Finding Myself Through Reading
I am part of the crowd having kids a little later than “they used to.” I don’t mind telling you I was 29 when I had my first and 32 when my second was born. It was a great decision and I would do it the same every time.
There was an interesting side effect though. I lived enough time as an adult to have a solid idea of who I was before I had kids. (Well, I thought I did anyway. Those sorts of things definitely change.) So when I had my first child and left my (terrible) job to stay home with her, my entire life became about her. Again, I would not change that.
What I noticed though, was that the longer I stayed home being a full-time mom, and I do mean Full-Time, I started to be less “me.” I still wrote sometimes and read sometimes but it wasn’t the same. Even after I joined a writing group and had a couple successful NaNoWriMos under my belt something was still missing.
I started forging a new me when I discovered conventions. It was glorious. I talked to people (a major deal for me) and learned new things and read more books. Well, I added more books to my list. The actual reading time dropped significantly a month out from the convention.

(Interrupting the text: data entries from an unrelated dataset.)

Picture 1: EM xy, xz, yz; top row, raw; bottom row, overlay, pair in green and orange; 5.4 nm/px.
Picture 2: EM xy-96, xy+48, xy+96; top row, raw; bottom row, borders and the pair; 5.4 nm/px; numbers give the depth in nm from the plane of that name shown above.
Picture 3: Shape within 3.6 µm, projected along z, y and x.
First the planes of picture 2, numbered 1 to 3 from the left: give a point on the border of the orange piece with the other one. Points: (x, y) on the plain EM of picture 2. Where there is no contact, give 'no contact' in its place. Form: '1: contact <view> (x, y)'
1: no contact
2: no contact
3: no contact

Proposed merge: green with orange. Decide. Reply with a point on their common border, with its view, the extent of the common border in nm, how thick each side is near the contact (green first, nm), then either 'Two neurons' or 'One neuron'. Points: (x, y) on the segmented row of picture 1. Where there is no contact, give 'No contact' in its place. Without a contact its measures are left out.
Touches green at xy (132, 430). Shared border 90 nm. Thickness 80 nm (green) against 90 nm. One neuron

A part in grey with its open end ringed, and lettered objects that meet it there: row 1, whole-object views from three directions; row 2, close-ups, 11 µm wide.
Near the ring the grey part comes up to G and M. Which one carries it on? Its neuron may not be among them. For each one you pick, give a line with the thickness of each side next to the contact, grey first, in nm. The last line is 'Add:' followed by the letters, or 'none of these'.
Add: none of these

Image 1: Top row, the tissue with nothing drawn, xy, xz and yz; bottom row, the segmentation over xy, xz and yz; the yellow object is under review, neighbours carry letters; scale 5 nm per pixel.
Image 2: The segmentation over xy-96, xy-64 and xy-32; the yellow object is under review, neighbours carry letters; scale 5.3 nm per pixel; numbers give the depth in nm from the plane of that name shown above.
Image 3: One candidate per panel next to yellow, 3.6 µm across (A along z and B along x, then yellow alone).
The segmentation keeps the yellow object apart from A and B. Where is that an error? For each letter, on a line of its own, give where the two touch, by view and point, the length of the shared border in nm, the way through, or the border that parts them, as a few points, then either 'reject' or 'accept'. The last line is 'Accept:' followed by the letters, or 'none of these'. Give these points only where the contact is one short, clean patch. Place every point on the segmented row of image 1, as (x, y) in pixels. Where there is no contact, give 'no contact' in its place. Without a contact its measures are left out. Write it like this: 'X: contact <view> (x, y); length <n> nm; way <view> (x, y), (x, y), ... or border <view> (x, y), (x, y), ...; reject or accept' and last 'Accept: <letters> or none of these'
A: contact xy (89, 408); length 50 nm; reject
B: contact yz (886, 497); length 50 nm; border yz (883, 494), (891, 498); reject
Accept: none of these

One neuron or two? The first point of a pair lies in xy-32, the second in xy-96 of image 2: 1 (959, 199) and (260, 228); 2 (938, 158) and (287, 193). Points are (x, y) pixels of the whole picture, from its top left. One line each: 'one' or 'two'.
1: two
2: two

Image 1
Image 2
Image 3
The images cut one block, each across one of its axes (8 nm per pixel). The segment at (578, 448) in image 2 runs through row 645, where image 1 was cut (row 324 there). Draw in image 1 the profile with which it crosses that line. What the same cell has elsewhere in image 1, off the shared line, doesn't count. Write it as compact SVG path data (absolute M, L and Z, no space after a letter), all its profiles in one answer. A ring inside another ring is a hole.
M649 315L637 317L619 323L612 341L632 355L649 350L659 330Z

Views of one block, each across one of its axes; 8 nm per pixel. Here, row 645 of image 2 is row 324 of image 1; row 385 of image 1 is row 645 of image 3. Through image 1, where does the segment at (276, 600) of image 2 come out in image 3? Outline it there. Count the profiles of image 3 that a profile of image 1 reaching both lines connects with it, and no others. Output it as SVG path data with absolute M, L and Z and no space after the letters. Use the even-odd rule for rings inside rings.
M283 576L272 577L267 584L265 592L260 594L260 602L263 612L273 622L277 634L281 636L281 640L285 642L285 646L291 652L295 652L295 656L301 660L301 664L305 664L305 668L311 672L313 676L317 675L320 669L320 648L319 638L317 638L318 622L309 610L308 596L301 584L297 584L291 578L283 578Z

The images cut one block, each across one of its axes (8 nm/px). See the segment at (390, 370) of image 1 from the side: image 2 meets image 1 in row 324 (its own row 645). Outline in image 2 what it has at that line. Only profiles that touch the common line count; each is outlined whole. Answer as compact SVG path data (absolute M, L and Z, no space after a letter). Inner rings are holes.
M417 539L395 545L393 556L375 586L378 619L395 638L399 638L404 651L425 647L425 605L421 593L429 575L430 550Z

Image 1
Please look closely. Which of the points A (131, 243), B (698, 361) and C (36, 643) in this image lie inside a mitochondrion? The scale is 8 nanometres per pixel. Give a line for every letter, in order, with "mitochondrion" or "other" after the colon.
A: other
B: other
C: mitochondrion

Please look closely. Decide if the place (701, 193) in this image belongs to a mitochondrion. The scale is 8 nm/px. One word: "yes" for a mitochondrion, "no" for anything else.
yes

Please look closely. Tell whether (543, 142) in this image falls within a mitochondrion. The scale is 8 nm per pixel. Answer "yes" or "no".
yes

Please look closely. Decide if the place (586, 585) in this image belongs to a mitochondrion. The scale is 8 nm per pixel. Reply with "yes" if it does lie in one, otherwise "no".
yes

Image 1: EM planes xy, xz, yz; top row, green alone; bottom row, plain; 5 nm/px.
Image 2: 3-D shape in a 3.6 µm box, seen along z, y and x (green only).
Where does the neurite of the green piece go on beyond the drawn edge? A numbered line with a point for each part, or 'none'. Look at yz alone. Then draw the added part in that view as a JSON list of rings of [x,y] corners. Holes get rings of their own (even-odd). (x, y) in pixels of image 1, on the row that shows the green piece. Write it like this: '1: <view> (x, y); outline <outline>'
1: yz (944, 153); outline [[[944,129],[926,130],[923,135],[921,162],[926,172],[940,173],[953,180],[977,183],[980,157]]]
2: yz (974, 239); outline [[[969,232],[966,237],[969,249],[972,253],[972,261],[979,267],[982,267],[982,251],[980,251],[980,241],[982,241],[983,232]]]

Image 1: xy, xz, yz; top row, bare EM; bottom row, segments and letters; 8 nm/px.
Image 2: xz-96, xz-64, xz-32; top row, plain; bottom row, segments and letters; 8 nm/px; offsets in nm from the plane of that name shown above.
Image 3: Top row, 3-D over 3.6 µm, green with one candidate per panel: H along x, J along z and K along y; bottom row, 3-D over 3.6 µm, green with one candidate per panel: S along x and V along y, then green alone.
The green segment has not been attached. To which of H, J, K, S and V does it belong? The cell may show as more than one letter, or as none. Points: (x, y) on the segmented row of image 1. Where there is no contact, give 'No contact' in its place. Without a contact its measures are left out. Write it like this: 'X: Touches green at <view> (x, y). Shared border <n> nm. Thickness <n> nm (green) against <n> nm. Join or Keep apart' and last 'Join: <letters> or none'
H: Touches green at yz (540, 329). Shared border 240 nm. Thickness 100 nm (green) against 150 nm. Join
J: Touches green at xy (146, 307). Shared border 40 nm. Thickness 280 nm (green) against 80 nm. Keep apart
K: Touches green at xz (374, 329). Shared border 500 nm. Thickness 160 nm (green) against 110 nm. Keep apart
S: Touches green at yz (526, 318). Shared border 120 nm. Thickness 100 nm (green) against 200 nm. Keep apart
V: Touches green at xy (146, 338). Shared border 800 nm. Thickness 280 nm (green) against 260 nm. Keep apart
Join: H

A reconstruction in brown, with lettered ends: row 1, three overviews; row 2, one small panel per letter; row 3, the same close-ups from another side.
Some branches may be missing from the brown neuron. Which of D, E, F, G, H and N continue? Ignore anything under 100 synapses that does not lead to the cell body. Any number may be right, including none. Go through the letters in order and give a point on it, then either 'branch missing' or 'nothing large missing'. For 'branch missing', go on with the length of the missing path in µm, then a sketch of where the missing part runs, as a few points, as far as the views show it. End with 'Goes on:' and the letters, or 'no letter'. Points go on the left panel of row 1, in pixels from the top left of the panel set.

But last year something clicked. My kids are a little more independent, I played fewer games on my phone, I got more into graphic novels. I read way more than I had in previous years. And I felt more like the old me.
I felt like the girl who walked to school while reading a book. The girl who had a special book for breakfast and one for bedtime. I remembered the joy of consuming story after story.
I’m still a Full-Time mom and I’m also a burgeoning author. I’m tiptoeing my way into fandom via conventions and Twitter. I’m figuring out who I am.
But I’m also remembering who I am. And I am a reader.
Has anyone else had a rekindled relationship with reading lately?